INPUT DATA:
((

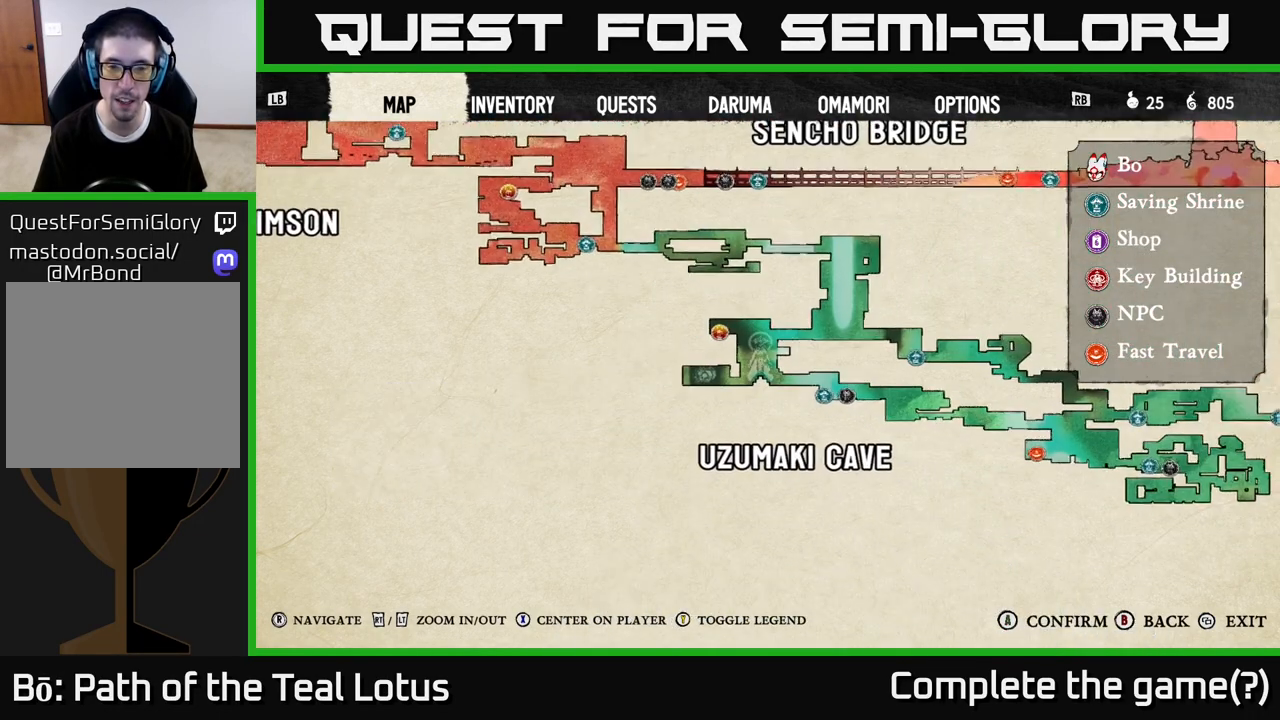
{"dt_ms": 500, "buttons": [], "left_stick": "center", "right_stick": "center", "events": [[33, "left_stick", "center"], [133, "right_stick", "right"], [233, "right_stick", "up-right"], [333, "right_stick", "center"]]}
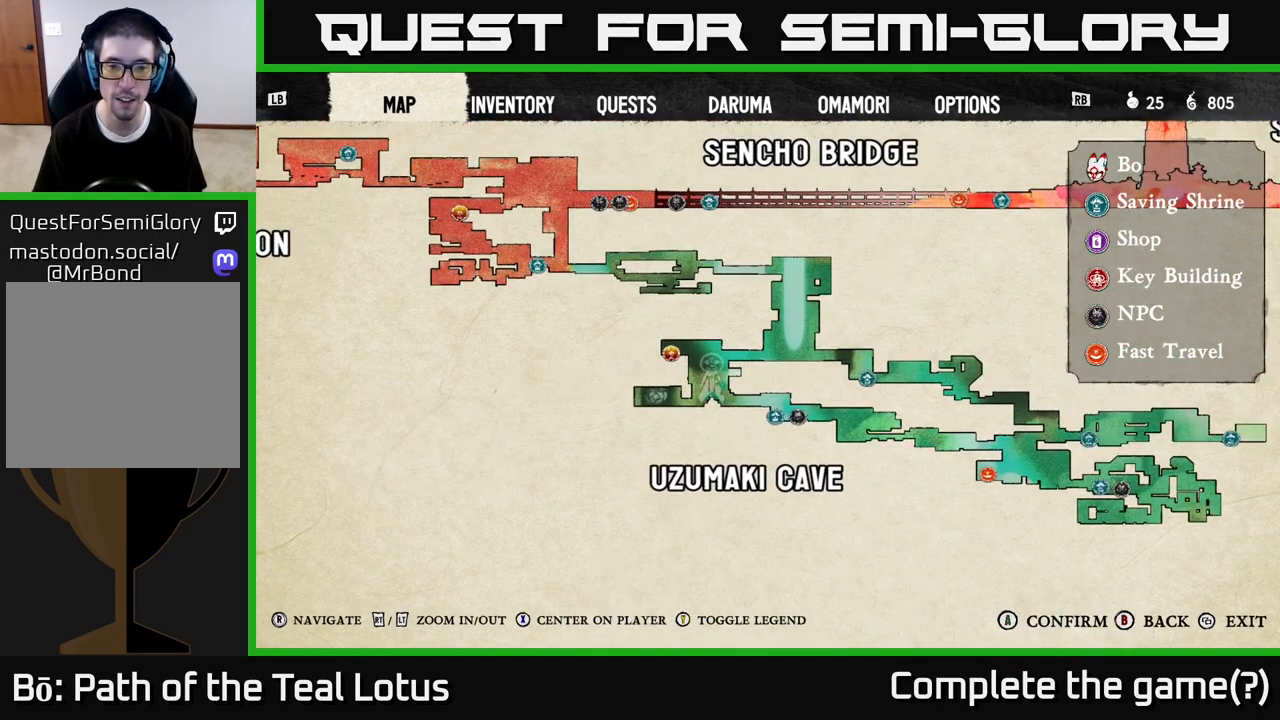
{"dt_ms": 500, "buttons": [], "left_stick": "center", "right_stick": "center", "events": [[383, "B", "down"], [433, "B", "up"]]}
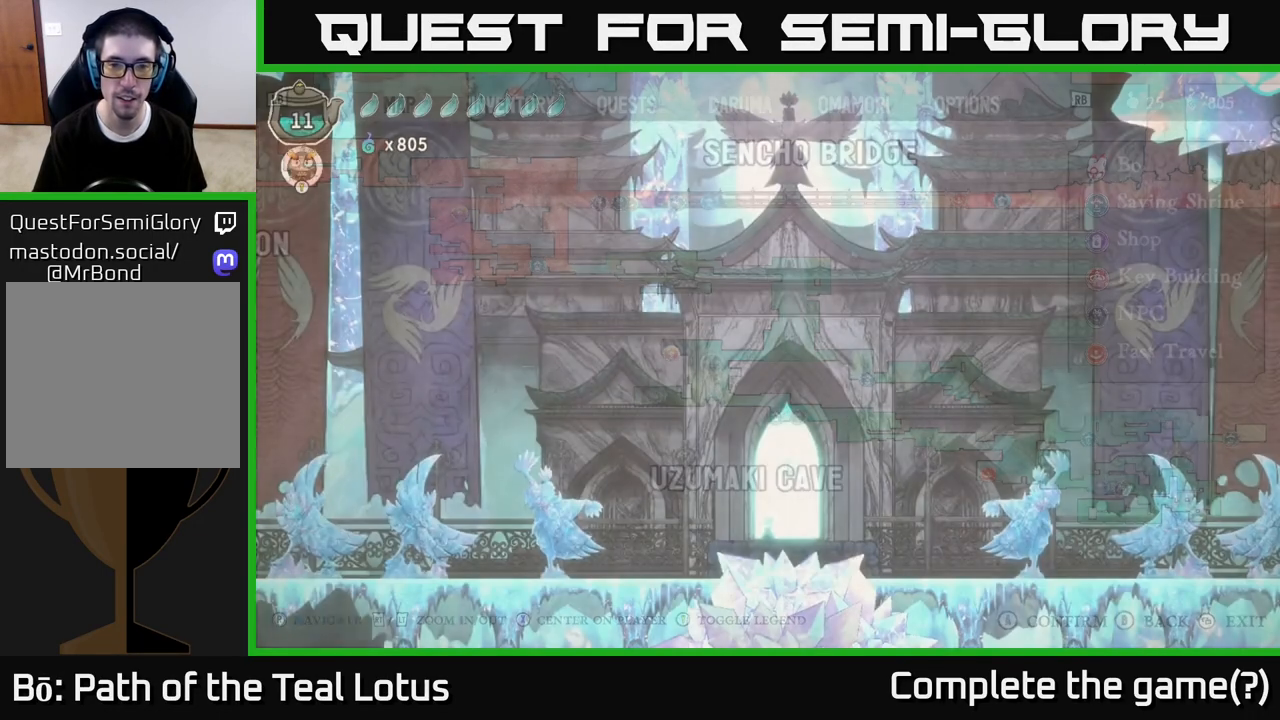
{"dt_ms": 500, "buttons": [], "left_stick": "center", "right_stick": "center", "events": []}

))

WHAT NEEDS TO BE DONE:
Your copy should hold each line above exactly and no pictures at all.

RESULT OF THE EXERCISE:
{"dt_ms": 500, "buttons": [], "left_stick": "center", "right_stick": "center", "events": [[33, "left_stick", "center"], [133, "right_stick", "right"], [233, "right_stick", "up-right"], [333, "right_stick", "center"]]}
{"dt_ms": 500, "buttons": [], "left_stick": "center", "right_stick": "center", "events": [[383, "B", "down"], [433, "B", "up"]]}
{"dt_ms": 500, "buttons": [], "left_stick": "center", "right_stick": "center", "events": []}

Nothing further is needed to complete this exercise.